Recent research using patient-derived intestinal organoids has uncovered promising treatment approaches. Studies have shown that an existing chloride channel blocker called crofelemer reduced chloride and water secretion in organoids derived from MVID patients. This drug, currently approved for adult diarrhea caused by HIV or chemotherapy, recently obtained FDA permission to be tested in a clinical trial for MVID^[9]. Additionally, research has suggested that gamma-secretase inhibitors could potentially restore microvilli structure and function, though more specific pathways are being investigated to minimize side effects^[9].

How common is the disease

The prevalence of microvillous inclusion disease is unknown^[2]. MVID is a very rare disorder^[3]. Microvillous inclusion disease is extremely rare, however, no prevalence data have been published^[5].

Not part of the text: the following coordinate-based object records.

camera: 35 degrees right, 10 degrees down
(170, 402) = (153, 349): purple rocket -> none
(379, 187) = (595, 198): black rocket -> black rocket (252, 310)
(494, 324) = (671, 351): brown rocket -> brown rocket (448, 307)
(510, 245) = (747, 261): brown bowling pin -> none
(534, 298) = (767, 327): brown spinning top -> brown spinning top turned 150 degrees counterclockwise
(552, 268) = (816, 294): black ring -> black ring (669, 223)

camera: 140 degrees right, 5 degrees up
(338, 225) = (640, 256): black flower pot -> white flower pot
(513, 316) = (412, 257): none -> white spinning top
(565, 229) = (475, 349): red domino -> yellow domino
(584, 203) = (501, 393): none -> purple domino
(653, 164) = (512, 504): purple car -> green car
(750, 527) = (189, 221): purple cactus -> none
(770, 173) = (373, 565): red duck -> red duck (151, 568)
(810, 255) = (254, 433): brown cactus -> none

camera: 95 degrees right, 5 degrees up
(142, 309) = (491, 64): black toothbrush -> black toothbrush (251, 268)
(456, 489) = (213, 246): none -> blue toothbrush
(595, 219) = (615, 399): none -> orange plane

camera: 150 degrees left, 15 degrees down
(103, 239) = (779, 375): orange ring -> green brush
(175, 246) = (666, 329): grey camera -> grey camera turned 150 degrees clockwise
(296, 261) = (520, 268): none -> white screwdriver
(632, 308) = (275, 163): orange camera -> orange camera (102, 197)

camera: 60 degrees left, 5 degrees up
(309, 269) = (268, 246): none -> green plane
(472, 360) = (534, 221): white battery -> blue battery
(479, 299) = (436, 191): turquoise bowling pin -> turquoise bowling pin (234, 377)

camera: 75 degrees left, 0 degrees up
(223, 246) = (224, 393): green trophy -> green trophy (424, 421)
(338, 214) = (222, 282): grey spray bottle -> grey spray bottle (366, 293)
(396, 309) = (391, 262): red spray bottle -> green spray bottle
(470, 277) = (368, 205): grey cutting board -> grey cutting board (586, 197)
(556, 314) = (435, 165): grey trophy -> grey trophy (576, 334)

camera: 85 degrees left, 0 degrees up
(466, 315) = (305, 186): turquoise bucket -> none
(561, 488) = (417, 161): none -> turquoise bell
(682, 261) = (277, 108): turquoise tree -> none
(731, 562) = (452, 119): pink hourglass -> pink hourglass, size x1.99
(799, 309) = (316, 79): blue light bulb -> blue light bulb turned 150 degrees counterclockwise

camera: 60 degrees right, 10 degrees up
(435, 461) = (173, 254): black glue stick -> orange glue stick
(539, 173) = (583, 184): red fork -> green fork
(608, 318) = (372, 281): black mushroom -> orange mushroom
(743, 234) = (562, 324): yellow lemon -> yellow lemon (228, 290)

At least 200 cases have been reported in Europe, although this condition occurs worldwide^[2]. Less than 200 cases have been reported to date^[4]. An estimate of a few hundred children with the disease in Europe has been made but no time frame to which this count applies is given^[5]. Prevalence is estimated at around 200 patients diagnosed in Europe, a figure that could rise with better knowledge of the disease and diagnostic tools^[11].

There is a male predominance, with a sex ratio of 1.5:1^[4]. Countries with higher degrees of consanguinity experience higher prevalence rates due to its autosomal recessive transmission^[5].

Until about 10 years ago, 50 percent of kids with MVID would die before age 2. Because of advances in parenteral nutrition, it has become a manageable disease. But children need parenteral nutrition every day and are still often in the hospital for dehydration and infections^[9].